Das Aussteigerleben am Mittelmeer ist für viele ein Lebenstraum. Auch für Peter und Robby. Ihr Ziel ist eine Wohnung im legendären Grandhotel Negresco in Nizza. Aber das kriminelle Potential des einen wird zum Schicksal des anderen.
Klaus Barski zeigt auf sehr unterhaltsame Weise, welche Wege von Frankfurt an die Côte d'Azur führen, und was Kinderbücher, Kirche und Kriminelle damit zu tun haben.
Klaus Barski zeigt auf sehr unterhaltsame Weise, welche Wege von Frankfurt an die Côte d'Azur führen, und was Kinderbücher, Kirche und Kriminelle damit zu tun haben.
Frankfurter Allgemeine Zeitung | Besprechung von 07.11.2004Ein Fürstentum für ein Buch
Der Millionär Klaus Barski feiert sich und seinen neuen Roman in Monaco mit Prinzessinnen und Baronessen
Sagen Sie nicht "Ja". Sie dürfen auf gar keinen Fall "Ja" sagen.
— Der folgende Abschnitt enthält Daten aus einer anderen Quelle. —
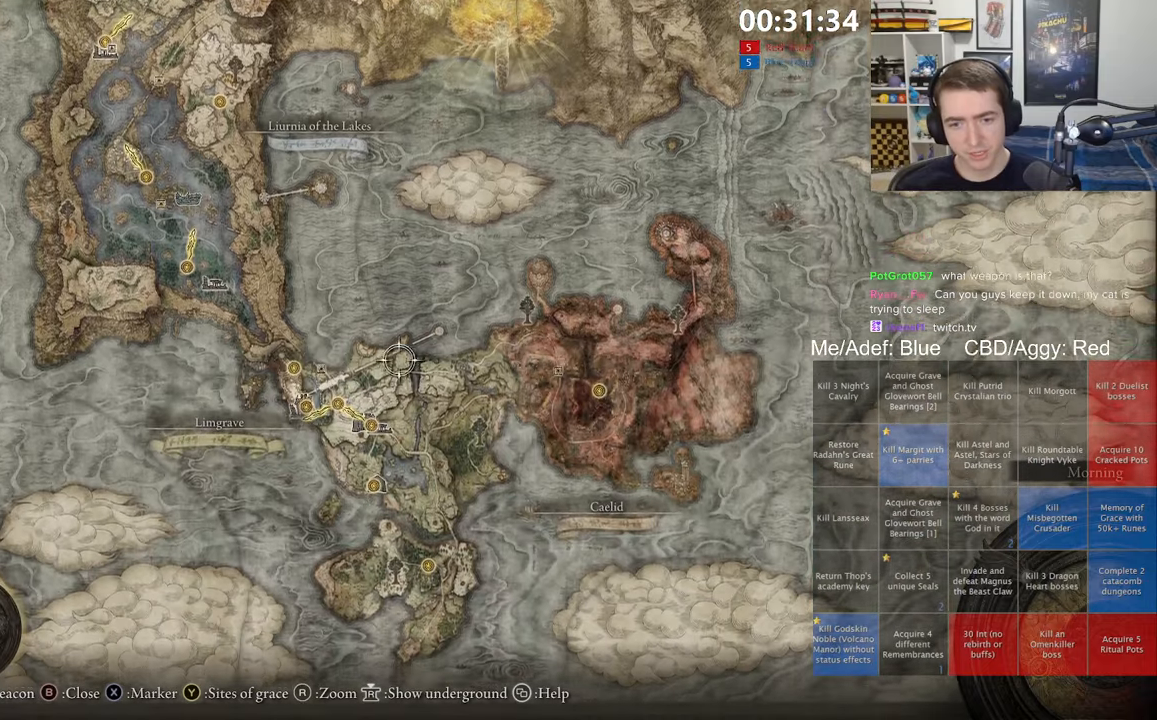
{"dt_ms": 500, "buttons": [], "left_stick": "center", "right_stick": "center", "events": [[200, "left_stick", "center"]]}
Sonst sind Sie drin. In der Barski-Maschine. Im Erzählrausch. Im Schaumschläger-Universum. In Barskis Geschichte. Da kommen Sie nicht mehr raus. Am Anfang ist nur ein einfacher Anruf. "Geben Sie mir vier Minuten", wird er sagen. Atemlos mit alter Stimme. Und wenn Sie dann antworten: "Also gut, vier Minuten, aber keine Sekunde länger", dann ist es eben passiert. Barski erzählt. Und er hört nicht mehr auf.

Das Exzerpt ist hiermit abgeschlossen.